→ Assignment
Reproduce exactly the lines below from the one containing "(IHC) of human" through the one containing "image of malignant", including both, and nothing else.

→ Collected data
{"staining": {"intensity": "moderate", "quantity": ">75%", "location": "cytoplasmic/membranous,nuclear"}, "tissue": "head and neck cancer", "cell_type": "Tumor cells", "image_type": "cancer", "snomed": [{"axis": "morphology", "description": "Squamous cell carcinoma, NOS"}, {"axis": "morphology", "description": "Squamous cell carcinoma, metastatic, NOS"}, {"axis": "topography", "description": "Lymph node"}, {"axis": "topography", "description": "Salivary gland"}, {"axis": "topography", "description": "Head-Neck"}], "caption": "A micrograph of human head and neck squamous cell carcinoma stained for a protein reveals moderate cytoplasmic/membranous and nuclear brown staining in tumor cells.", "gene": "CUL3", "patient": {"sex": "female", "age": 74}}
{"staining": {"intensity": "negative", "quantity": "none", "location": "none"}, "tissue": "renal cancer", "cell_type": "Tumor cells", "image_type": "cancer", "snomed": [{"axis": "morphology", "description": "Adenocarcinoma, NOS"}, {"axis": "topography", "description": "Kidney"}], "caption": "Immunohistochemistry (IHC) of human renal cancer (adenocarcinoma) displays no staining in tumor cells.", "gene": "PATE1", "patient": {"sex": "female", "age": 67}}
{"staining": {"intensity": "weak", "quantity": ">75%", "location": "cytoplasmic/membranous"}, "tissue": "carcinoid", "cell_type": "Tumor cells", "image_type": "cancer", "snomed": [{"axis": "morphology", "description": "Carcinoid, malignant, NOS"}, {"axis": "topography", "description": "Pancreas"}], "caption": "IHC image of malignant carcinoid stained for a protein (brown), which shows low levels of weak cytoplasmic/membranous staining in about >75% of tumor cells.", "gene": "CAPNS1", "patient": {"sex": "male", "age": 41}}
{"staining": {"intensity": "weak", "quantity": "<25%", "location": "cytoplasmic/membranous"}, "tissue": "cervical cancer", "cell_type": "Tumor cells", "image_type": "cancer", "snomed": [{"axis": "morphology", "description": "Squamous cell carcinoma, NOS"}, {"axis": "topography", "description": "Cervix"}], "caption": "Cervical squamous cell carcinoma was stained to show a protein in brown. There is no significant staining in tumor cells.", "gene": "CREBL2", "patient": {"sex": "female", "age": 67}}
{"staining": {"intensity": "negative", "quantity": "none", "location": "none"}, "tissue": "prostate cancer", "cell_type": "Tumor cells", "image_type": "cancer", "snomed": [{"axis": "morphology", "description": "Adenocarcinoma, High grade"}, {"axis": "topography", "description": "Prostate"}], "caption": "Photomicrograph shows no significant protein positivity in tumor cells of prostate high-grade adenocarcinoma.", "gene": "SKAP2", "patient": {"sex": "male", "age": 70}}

→ Written solution
{"staining": {"intensity": "negative", "quantity": "none", "location": "none"}, "tissue": "renal cancer", "cell_type": "Tumor cells", "image_type": "cancer", "snomed": [{"axis": "morphology", "description": "Adenocarcinoma, NOS"}, {"axis": "topography", "description": "Kidney"}], "caption": "Immunohistochemistry (IHC) of human renal cancer (adenocarcinoma) displays no staining in tumor cells.", "gene": "PATE1", "patient": {"sex": "female", "age": 67}}
{"staining": {"intensity": "weak", "quantity": ">75%", "location": "cytoplasmic/membranous"}, "tissue": "carcinoid", "cell_type": "Tumor cells", "image_type": "cancer", "snomed": [{"axis": "morphology", "description": "Carcinoid, malignant, NOS"}, {"axis": "topography", "description": "Pancreas"}], "caption": "IHC image of malignant carcinoid stained for a protein (brown), which shows low levels of weak cytoplasmic/membranous staining in about >75% of tumor cells.", "gene": "CAPNS1", "patient": {"sex": "male", "age": 41}}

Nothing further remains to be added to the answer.